# Take A Chance- The Sad,True, and now Happy Story of a Horse



## thunderhooves (Aug 9, 2009)

This will be written from Chance's point of veiw in hte beiginning.
Hi! My name is Little Chex Bar, but they call me Chance. I am a regsitered Breeding Stock Paint. I was born on June 23, 2000.
* I traced him back to Man O' War, Leo,3 Bars, and Cotton Eyed Joe. How cool is that?! I even went all the way back to 1663, when its showed only thoroughbreds and arabs!*

When I was 2, I was sold to some people. *i am guessing at most of this* 
After they broke me, I was sold again to some people that didn't have me that long, before they gave me to a girl that loved me a lot. They wrote down the whole thing to transfer my papers, but never did. In the Summer of 2009, they sent me to Yosemete to be a trail horse for the government. They were supposed to buy him, because the girl that had him was going to college and getting out of riding. Well, according to my old owner( #4, to be precise), they said they couldnt give her a check for 4 months, but she said that would be ok. Well. the people that brought him down *her friends I'm guessing* Brought me back. The lady pulled my last loose shoe and rasped my hoof down*GASP!*.

I then was not ridden for 3 months, except for twice. I wasn't listed for sale, but my new owner's neighbor that she rides with told her about it. it is her sister in law, but they are feuding. At one point, she got a bale of hay from my neighbor. But the funny thing was, when they dropped me off, she had a fancy cell and a french Mani. Oh, did I mention that her house foreclosed on a while back? And that they let my feet go for a long time? And worse, they didnt get longer. They got so short it hurt me to walk. But then this girl came to see me. I must've been good because I am at her house now! 

I have 4 new shoes on my feet, and am getting green grass, grain, and good hay everyday. When they bought me, they got my blanket with me, though its kinda big for me. *I don't think they used it much! Chance is sooooo furry!* I have a buddy in my pasture* A horse that boarding with us. A food-jerk thoroughbred*, and *our neighbors horses* 5 horses and a mule next door, though I can't get next to the other 2's pasture, though I can see it. 

I get to go on trail rides and worked in the arena on stuff. A while ago, I was barrel raced and pole bended lots*We are refreshing him, but so far I think he is starting to remember his old stuff, he is doing great! We have had our battles since i got him some weeks ago, he was at our house for a week before we actually signed papers to make sure he was sound by our farrier*. Oh, did I mention I am 15-15.1 hands and 9 years old *and a total sweetheart*? 

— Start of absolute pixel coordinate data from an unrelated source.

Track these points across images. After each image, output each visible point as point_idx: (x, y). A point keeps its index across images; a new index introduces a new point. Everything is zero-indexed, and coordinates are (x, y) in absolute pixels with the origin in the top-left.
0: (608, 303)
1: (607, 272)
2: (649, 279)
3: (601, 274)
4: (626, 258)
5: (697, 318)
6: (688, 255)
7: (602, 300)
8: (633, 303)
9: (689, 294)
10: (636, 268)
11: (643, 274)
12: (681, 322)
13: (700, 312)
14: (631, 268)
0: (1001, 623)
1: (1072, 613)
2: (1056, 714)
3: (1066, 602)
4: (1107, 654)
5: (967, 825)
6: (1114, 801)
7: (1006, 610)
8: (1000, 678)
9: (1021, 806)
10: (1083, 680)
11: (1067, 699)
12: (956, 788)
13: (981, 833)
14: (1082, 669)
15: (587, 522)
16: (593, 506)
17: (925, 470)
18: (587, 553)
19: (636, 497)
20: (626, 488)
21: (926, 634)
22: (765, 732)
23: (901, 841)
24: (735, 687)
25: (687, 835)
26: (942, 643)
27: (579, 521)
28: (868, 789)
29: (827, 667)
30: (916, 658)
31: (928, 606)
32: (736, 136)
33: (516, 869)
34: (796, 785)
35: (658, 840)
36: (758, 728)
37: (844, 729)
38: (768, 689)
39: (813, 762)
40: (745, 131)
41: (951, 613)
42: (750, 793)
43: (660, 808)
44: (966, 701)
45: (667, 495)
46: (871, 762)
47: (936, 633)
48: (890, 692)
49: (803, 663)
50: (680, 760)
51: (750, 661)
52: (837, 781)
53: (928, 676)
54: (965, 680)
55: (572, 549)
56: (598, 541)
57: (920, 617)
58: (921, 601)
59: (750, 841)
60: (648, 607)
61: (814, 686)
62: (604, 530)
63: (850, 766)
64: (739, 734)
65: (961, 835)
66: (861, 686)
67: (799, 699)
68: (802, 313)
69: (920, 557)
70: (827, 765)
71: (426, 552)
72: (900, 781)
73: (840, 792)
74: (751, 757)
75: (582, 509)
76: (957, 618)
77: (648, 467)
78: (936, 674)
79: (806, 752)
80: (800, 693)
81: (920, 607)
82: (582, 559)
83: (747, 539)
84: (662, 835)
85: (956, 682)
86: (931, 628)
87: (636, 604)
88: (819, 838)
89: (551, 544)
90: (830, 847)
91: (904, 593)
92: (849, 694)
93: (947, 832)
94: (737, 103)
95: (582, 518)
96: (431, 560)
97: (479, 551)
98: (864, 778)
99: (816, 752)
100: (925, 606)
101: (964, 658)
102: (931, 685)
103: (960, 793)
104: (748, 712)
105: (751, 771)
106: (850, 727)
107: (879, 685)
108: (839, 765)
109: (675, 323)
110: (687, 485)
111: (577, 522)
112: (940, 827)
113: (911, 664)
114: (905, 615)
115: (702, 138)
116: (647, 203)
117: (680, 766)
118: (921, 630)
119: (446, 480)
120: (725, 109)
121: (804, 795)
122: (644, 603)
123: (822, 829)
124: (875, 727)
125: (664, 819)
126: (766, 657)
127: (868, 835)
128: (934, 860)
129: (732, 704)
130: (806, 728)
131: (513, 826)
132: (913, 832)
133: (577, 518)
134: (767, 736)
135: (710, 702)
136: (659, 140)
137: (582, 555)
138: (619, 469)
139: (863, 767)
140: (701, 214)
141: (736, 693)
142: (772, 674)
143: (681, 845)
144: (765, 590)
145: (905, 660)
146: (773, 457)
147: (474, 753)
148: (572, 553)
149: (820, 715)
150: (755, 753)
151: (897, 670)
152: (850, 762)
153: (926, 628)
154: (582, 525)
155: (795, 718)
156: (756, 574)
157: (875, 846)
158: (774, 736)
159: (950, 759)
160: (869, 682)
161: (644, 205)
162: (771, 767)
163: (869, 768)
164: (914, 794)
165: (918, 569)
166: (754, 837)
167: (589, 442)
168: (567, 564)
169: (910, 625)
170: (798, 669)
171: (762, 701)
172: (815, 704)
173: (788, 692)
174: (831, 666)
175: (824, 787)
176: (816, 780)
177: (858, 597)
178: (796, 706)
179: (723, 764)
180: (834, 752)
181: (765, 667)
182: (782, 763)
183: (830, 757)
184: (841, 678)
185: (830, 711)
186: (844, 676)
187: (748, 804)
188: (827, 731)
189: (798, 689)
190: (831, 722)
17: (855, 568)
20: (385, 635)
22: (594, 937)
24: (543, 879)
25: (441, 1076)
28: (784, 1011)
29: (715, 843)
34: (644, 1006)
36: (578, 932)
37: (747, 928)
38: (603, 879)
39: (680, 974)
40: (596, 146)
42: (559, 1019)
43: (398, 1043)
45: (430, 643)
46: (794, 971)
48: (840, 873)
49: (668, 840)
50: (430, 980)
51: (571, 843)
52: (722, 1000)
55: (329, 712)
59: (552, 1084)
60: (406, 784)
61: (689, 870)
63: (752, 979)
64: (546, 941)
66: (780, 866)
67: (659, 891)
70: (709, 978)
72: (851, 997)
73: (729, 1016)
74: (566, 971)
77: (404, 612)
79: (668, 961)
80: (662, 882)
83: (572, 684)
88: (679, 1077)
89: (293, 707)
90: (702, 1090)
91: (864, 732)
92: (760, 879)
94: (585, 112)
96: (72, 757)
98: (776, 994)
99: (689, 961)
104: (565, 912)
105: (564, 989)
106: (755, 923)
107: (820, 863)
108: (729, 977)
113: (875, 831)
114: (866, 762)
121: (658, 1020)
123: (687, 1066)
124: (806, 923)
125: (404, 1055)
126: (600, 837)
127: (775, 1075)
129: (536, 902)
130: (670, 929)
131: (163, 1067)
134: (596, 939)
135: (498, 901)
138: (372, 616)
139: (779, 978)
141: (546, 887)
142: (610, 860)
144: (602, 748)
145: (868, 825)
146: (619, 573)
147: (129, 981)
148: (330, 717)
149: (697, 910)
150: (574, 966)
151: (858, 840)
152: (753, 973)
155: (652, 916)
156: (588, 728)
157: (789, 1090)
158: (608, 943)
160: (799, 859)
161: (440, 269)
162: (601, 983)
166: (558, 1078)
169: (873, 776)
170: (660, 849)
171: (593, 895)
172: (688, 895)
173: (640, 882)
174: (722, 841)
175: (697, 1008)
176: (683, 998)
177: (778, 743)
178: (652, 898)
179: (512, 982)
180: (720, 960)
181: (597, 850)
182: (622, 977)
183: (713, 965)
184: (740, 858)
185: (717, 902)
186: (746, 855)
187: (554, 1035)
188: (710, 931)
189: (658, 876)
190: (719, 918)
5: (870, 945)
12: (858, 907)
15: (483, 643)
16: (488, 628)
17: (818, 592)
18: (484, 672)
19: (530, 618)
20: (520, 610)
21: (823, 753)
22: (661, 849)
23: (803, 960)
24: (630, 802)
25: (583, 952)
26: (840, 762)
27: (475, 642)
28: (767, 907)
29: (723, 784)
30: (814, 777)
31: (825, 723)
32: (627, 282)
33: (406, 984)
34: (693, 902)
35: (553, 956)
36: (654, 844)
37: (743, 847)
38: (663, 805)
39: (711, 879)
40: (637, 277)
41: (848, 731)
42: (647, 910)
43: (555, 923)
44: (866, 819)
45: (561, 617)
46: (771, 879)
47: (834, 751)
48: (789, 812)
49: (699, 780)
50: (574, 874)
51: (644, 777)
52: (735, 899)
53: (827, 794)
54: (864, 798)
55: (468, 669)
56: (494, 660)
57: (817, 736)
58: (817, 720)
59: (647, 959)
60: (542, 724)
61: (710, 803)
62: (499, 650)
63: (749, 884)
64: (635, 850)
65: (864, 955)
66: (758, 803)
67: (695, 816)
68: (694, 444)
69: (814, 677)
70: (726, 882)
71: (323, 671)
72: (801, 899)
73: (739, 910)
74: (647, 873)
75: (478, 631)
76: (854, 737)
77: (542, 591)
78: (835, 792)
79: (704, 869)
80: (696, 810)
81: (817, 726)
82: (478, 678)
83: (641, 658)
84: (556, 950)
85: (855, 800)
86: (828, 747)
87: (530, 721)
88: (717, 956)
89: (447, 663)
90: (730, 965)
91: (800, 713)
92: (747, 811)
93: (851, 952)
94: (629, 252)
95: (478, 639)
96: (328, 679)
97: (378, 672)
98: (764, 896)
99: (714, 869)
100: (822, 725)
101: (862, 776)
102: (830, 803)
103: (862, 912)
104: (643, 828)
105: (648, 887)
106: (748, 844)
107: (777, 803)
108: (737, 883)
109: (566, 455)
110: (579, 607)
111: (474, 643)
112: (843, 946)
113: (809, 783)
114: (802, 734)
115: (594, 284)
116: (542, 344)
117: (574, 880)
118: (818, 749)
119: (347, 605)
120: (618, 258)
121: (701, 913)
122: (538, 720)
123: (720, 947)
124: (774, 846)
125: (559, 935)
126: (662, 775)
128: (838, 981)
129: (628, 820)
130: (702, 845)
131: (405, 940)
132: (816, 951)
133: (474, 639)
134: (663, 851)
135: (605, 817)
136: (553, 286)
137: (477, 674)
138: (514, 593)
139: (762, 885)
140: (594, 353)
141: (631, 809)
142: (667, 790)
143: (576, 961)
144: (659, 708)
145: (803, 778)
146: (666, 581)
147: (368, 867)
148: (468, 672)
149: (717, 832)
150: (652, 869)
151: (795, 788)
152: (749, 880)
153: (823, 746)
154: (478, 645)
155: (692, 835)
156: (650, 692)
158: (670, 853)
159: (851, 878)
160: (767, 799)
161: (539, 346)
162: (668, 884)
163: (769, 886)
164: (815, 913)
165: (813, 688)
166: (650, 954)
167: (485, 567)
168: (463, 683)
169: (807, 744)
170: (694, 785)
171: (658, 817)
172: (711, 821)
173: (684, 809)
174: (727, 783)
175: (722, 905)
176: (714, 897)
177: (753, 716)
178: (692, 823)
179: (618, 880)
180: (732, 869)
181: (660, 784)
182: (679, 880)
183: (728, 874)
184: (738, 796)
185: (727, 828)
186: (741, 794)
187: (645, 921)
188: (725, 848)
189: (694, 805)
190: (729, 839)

I am now at a great home, and I hope you enjoyed my story!
** I hope this will be his forever home, he sure deserves it!*
*_Pics are of him on the day we looked at him. You can feel his shoulder bones, and he is ribby if you feel his sides, but you can't tell_ _from the pics because of his coat. The girl in the one pic is the person we bought him from.More pics coming soon! He looks so much happier now!
_


----------



## steff (May 4, 2008)

Wow what a lovely story!! It's nice he has got his happy ending x


----------



## equiniphile (Aug 16, 2009)

Aww. His hooves are really short in that pic. How did they wear down that much??


----------



## thunderhooves (Aug 9, 2009)

Not being properly take care of. he had even started to drag his back hooves.


----------



## Kentucky (Aug 2, 2008)

i hope everything works how for all of y'all and watch his feet that may be more problems later.


----------



## horses4life43 (Nov 8, 2009)

I'm glad everything worked out. I bet he's happy with you.


----------



## reining girl (Jan 30, 2009)

awww, i hope he stays with you forever.


----------



## thunderhooves (Aug 9, 2009)

our farrier is really good, and his feet will be fine. they are just short now.


----------